SELECTED TEXT:
—————
From ef8e8c9dfe8268951a2c74b0a3c6d443952dec57 Mon Sep 17 00:00:00 2001
From: Alex Stephen <alexstephen@google.com>
Date: Thu, 30 Apr 2026 14:15:43 -0700
Subject: [PATCH 4/5] PR comments

---
 pyiceberg/conversions.py          | 12 ++++++++-
 pyiceberg/expressions/visitors.py | 44 +++++++++++--------------------
 2 files changed, 26 insertions(+), 30 deletions(-)

diff --git a/pyiceberg/conversions.py b/pyiceberg/conversions.py
index 0311e76d89..a071a3c884 100644
--- a/pyiceberg/conversions.py
+++ b/pyiceberg/conversions.py
@@ -343,7 +343,6 @@ def _(_: PrimitiveType, b: bytes) -> int:
     return _INT_STRUCT.unpack(b)[0]
 
 
-@from_bytes.register(LongType)
 @from_bytes.register(TimeType)
 @from_bytes.register(TimestampType)
 @from_bytes.register(TimestamptzType)
@@ -353,6 +352,14 @@ def _(_: PrimitiveType, b: bytes) -> int:
     return _LONG_STRUCT.unpack(b)[0]
 
 
+@from_bytes.register(LongType)
+def _(_: PrimitiveType, b: bytes) -> int:
+    if len(b) == 4:
+        # If the length is 4 bytes, it is a promoted IntegerType
+        return _INT_STRUCT.unpack(b)[0]
+    return _LONG_STRUCT.unpack(b)[0]
+
+
 @from_bytes.register(FloatType)
 def _(_: FloatType, b: bytes) -> float:
     return _FLOAT_STRUCT.unpack(b)[0]
@@ -360,6 +367,9 @@ def _(_: FloatType, b: bytes) -> float:
 
 @from_bytes.register(DoubleType)
 def _(_: DoubleType, b: bytes) -> float:
+    if len(b) == 4:
+        # If the length is 4 bytes, it is a promoted FloatType
+        return _FLOAT_STRUCT.unpack(b)[0]
     return _DOUBLE_STRUCT.unpack(b)[0]
 
 
diff --git a/pyiceberg/expressions/visitors.py b/pyiceberg/expressions/visitors.py
index 9dbe04b564..0beb0f3df0 100644
--- a/pyiceberg/expressions/visitors.py
+++ b/pyiceberg/expressions/visitors.py
@@ -62,8 +62,6 @@
     DoubleType,
     FloatType,
     IcebergType,
-    IntegerType,
-    LongType,
     NestedField,
     PrimitiveType,
     StructType,
@@ -75,18 +73,6 @@
 T = TypeVar("T")
—————
DATASET EXTRACT:
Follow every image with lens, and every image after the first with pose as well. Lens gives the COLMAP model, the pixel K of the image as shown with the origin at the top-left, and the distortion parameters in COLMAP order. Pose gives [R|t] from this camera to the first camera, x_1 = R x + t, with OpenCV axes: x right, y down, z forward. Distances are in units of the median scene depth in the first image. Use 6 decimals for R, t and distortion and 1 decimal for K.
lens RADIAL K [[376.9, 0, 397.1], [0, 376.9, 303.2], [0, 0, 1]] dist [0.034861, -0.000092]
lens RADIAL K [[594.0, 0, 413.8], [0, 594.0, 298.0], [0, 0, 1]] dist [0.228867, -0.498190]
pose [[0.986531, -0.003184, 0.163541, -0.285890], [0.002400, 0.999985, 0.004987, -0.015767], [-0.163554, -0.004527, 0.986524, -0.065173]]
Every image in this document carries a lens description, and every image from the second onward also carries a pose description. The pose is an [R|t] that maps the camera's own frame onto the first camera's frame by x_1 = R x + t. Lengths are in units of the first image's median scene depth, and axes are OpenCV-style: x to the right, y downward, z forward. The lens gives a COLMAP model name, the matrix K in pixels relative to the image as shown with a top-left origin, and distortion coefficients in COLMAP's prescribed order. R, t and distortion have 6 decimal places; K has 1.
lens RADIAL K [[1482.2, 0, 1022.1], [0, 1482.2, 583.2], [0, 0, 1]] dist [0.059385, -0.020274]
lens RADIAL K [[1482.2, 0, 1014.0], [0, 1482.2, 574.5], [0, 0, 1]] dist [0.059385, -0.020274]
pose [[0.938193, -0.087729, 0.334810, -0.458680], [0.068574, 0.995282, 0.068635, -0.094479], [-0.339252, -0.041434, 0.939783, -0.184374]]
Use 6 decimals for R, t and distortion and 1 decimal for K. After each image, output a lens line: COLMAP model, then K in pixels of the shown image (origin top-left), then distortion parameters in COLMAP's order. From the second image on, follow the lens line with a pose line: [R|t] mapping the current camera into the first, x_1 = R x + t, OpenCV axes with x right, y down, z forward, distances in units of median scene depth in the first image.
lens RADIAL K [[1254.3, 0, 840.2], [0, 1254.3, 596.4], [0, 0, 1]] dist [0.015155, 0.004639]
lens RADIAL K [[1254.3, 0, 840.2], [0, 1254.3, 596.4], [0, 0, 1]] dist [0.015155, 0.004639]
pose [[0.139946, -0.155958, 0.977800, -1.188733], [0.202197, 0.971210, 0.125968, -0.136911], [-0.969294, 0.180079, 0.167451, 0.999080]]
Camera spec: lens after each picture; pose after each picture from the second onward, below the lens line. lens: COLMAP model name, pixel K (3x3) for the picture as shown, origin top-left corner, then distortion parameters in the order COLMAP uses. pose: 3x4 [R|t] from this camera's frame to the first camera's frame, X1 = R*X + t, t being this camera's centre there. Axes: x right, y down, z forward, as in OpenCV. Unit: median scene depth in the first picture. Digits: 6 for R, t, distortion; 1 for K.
—————
AIM OF THE TASK: Copy out the entire patch, unchanged from start to end. Work from the patch alone and leave the lines aside.

SOLUTION TO THIS TASK:
From ef8e8c9dfe8268951a2c74b0a3c6d443952dec57 Mon Sep 17 00:00:00 2001
From: Alex Stephen <alexstephen@google.com>
Date: Thu, 30 Apr 2026 14:15:43 -0700
Subject: [PATCH 4/5] PR comments

---
 pyiceberg/conversions.py          | 12 ++++++++-
 pyiceberg/expressions/visitors.py | 44 +++++++++++--------------------
 2 files changed, 26 insertions(+), 30 deletions(-)

diff --git a/pyiceberg/conversions.py b/pyiceberg/conversions.py
index 0311e76d89..a071a3c884 100644
--- a/pyiceberg/conversions.py
+++ b/pyiceberg/conversions.py
@@ -343,7 +343,6 @@ def _(_: PrimitiveType, b: bytes) -> int:
     return _INT_STRUCT.unpack(b)[0]
 
 
-@from_bytes.register(LongType)
 @from_bytes.register(TimeType)
 @from_bytes.register(TimestampType)
 @from_bytes.register(TimestamptzType)
@@ -353,6 +352,14 @@ def _(_: PrimitiveType, b: bytes) -> int:
     return _LONG_STRUCT.unpack(b)[0]
 
 
+@from_bytes.register(LongType)
+def _(_: PrimitiveType, b: bytes) -> int:
+    if len(b) == 4:
+        # If the length is 4 bytes, it is a promoted IntegerType
+        return _INT_STRUCT.unpack(b)[0]
+    return _LONG_STRUCT.unpack(b)[0]
+
+
 @from_bytes.register(FloatType)
 def _(_: FloatType, b: bytes) -> float:
     return _FLOAT_STRUCT.unpack(b)[0]
@@ -360,6 +367,9 @@ def _(_: FloatType, b: bytes) -> float:
 
 @from_bytes.register(DoubleType)
 def _(_: DoubleType, b: bytes) -> float:
+    if len(b) == 4:
+        # If the length is 4 bytes, it is a promoted FloatType
+        return _FLOAT_STRUCT.unpack(b)[0]
     return _DOUBLE_STRUCT.unpack(b)[0]
 
 
diff --git a/pyiceberg/expressions/visitors.py b/pyiceberg/expressions/visitors.py
index 9dbe04b564..0beb0f3df0 100644
--- a/pyiceberg/expressions/visitors.py
+++ b/pyiceberg/expressions/visitors.py
@@ -62,8 +62,6 @@
     DoubleType,
     FloatType,
     IcebergType,
-    IntegerType,
-    LongType,
     NestedField,
     PrimitiveType,
     StructType,
@@ -75,18 +73,6 @@
 T = TypeVar("T")